Swap every "category" in the listing below for "group" and repeat the text unchanged otherwise, omitting the pictures.

*** Begin section ***

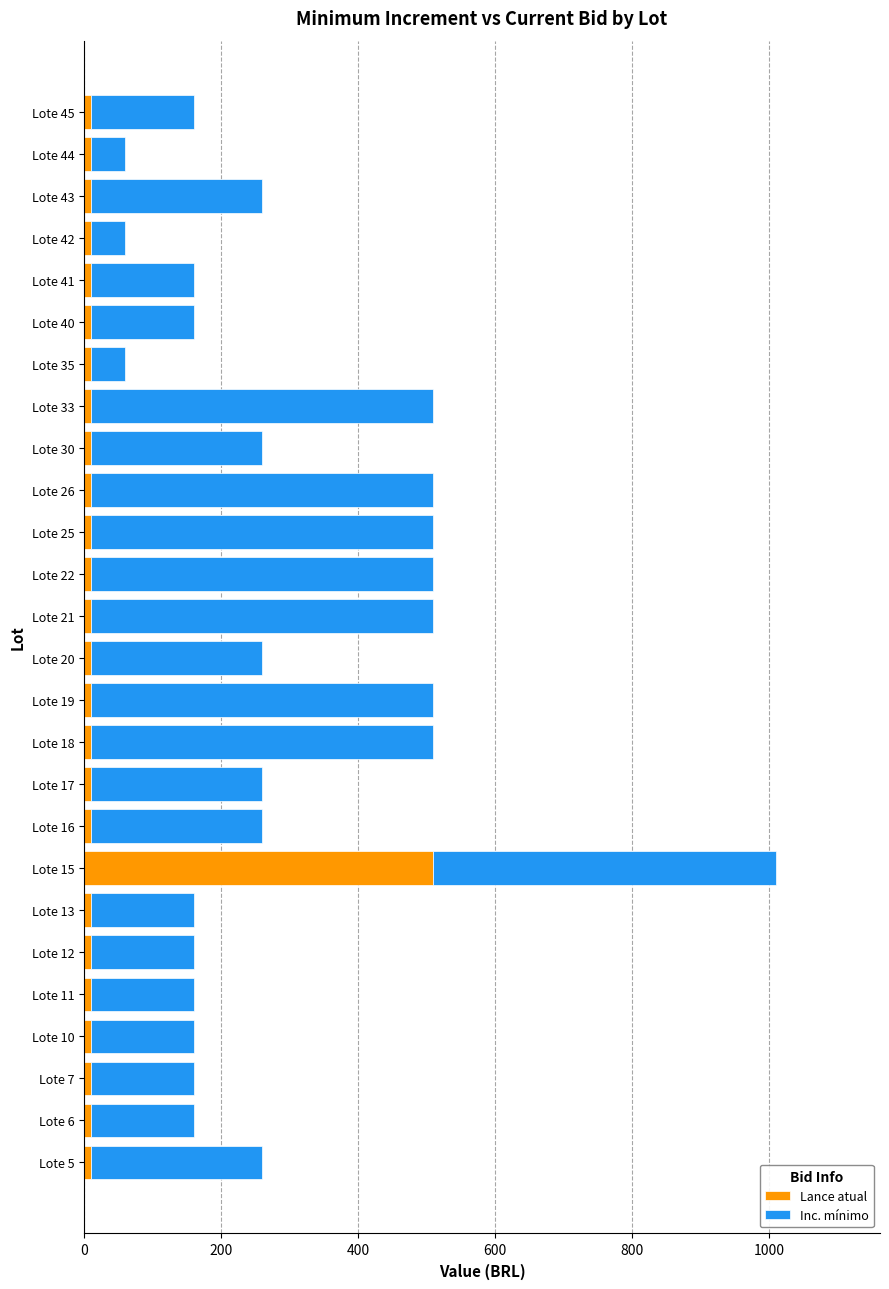

Which category has the highest value in the Lance atual series?

Lote 15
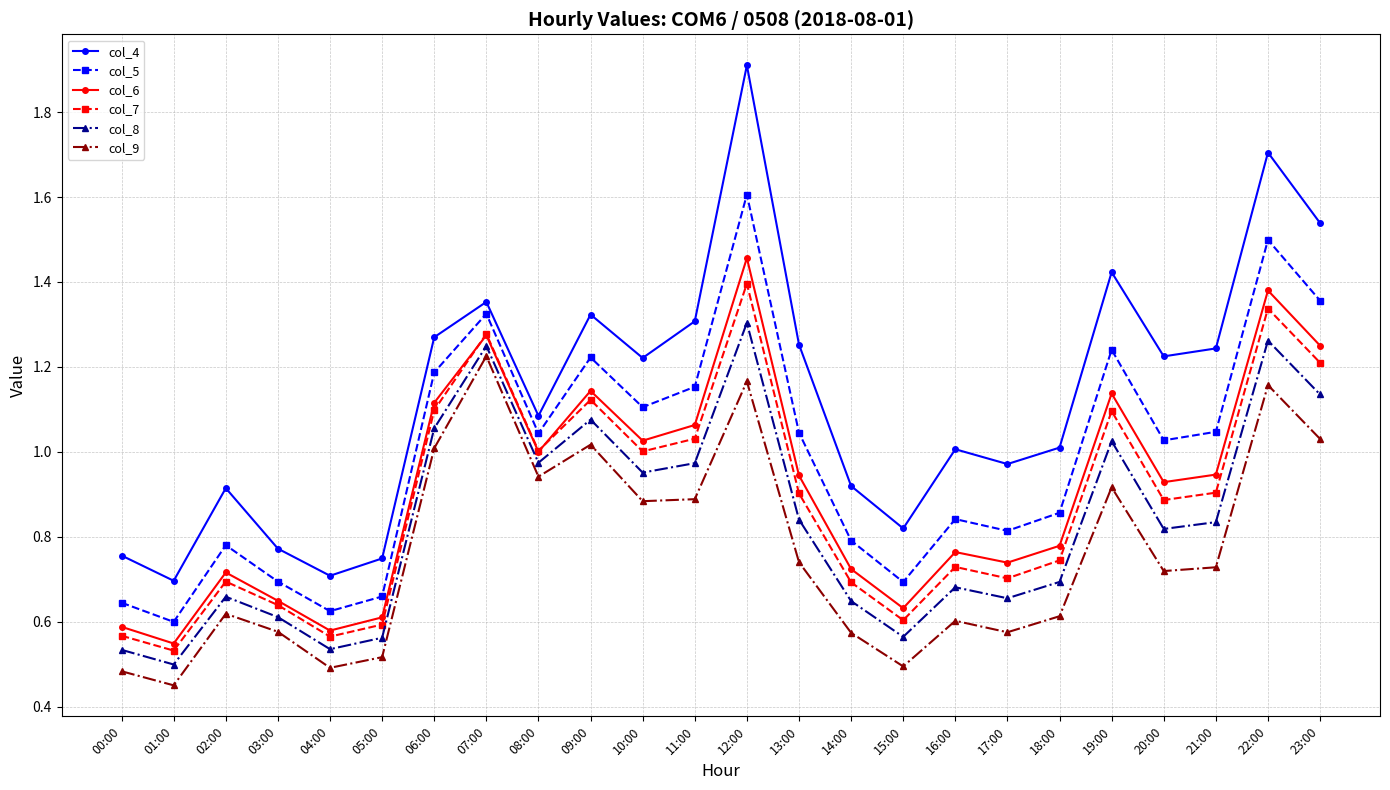

True or false: col_6 has a value of 0.2 at 04:00.

False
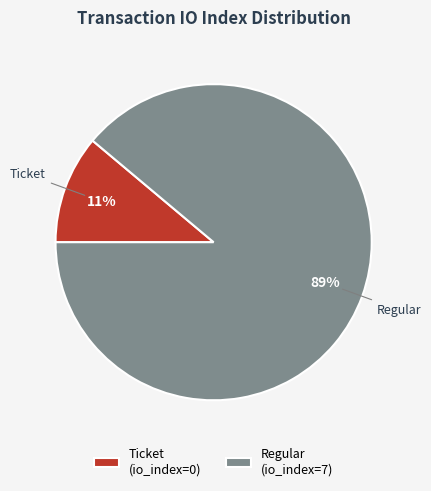

Does any single category account for the majority?

Yes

*** End section ***

=== ANSWER AREA ===
Which group has the highest value in the Lance atual series?

Lote 15

True or false: col_6 has a value of 0.2 at 04:00.

False

Does any single group account for the majority?

Yes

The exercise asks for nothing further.